• [Written problem]: Summarize the piece on the detention debate in two sentences.

The Sham Debate over Detention

http://www.commondreams.org/view/2013/07/14-1


Senate Intelligence Committee Chair Sen. Dianne Feinstein, D-Calif., center, talks with Sen. John D. Rockefeller, D-W.Va., on Capitol Hill in Washington, Tuesday, March 12, 2013, during the committee's hearing on worldwide threats. (Photo: Susan Walsh)

In the current semi-public debate between the Senate Intelligence Committee and the U.S. Central Intelligence Agency, all useful details about the issues in question regarding the CIA’s interrogation program remain classified by both sides. This discussion would be almost laughable if not for the fact that hundreds, perhaps thousands, of people have been held, without due process, in indefinite extrajudicial detention at Guantanamo and in “black sites” overseas. “A guarantee of public access to government information is indispensable in the long run for any democratic society,” philosopher Sissela Bok once said. “If officials make public only what they want citizens to know, then publicity becomes a sham and accountability meaningless.”

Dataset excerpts
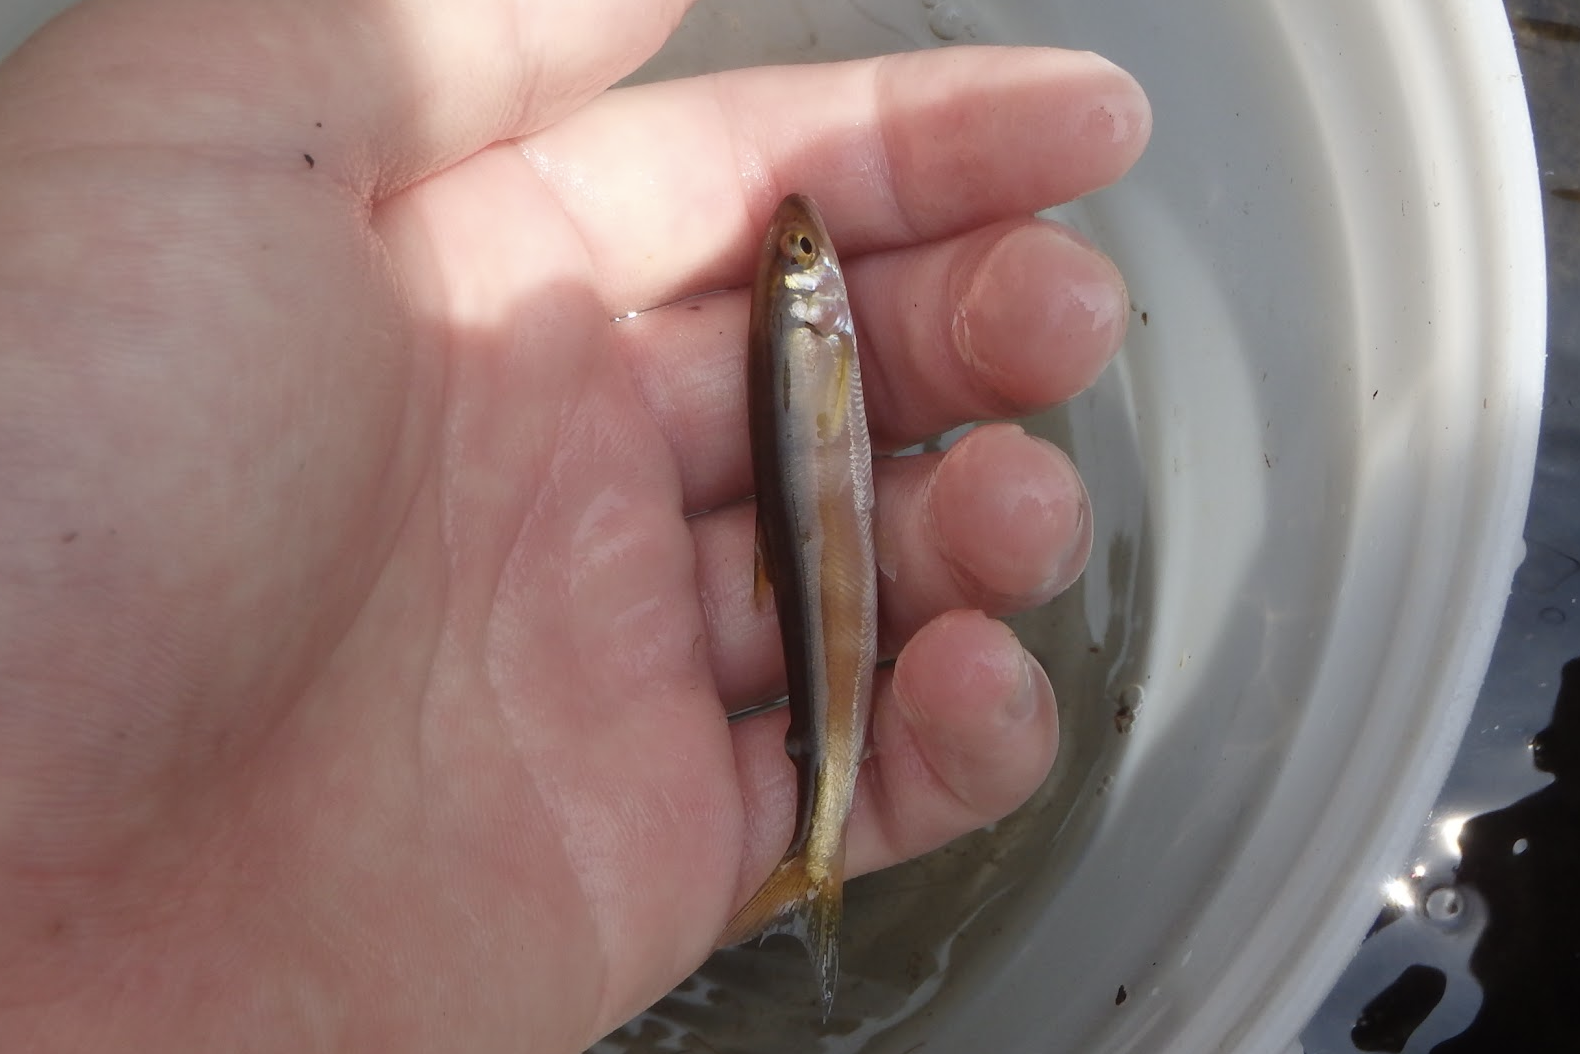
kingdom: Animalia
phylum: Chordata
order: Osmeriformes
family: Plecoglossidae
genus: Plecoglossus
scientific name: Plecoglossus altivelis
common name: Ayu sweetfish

• [Written response]: In a semi-public debate between the Senate Intelligence Committee and the CIA over the agency's interrogation program, both sides keep all useful details classified. The piece calls this almost laughable except that hundreds, perhaps thousands, of people have been held without due process in indefinite extrajudicial detention at Guantanamo and in overseas "black sites."